EXERCISE GOAL => Quote every line of text in the records below verbatim, leaving the pictures out of your answer.

SUPPLIED RECORDS =>
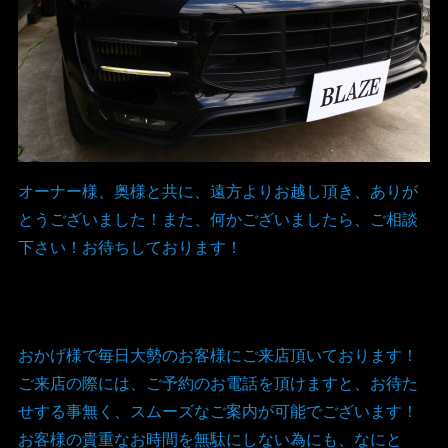
オーナー様、奥様と共に、遠方よりお越し頂き、ありが
とうございました！また、何かございましたら、ご相談
下さい！お待ちしております！
おかげ様で毎日大勢のお客様にご来店頂いております！
ご来店の際には、ご予約のお電話を頂けますと、お待た
せする事無く、スムーズなご案内が可能でございます！
お客様の貴重なお時間を無駄にしない為にも、なにと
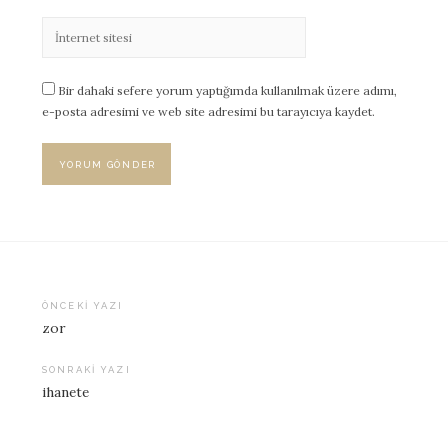
Bir dahaki sefere yorum yaptığımda kullanılmak üzere adımı,
e-posta adresimi ve web site adresimi bu tarayıcıya kaydet.
ÖNCEKI YAZI
zor
Yazı
dolaşımı
SONRAKI YAZI
ihanete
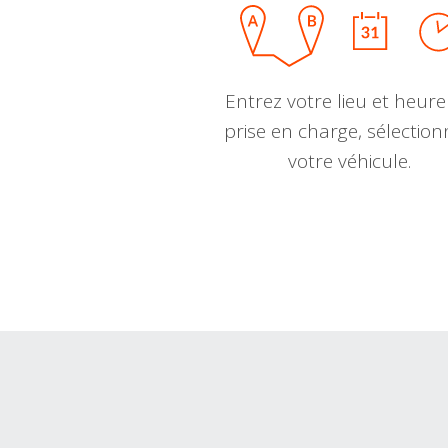
Entrez votre lieu et heure
prise en charge, sélectio
votre véhicule.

SOLUTION TO THIS EXERCISE =>
オーナー様、奥様と共に、遠方よりお越し頂き、ありが
とうございました！また、何かございましたら、ご相談
下さい！お待ちしております！
おかげ様で毎日大勢のお客様にご来店頂いております！
ご来店の際には、ご予約のお電話を頂けますと、お待た
せする事無く、スムーズなご案内が可能でございます！
お客様の貴重なお時間を無駄にしない為にも、なにと
Bir dahaki sefere yorum yaptığımda kullanılmak üzere adımı,
e-posta adresimi ve web site adresimi bu tarayıcıya kaydet.
ÖNCEKI YAZI
zor
Yazı
dolaşımı
SONRAKI YAZI
ihanete
Entrez votre lieu et heure
prise en charge, sélectio
votre véhicule.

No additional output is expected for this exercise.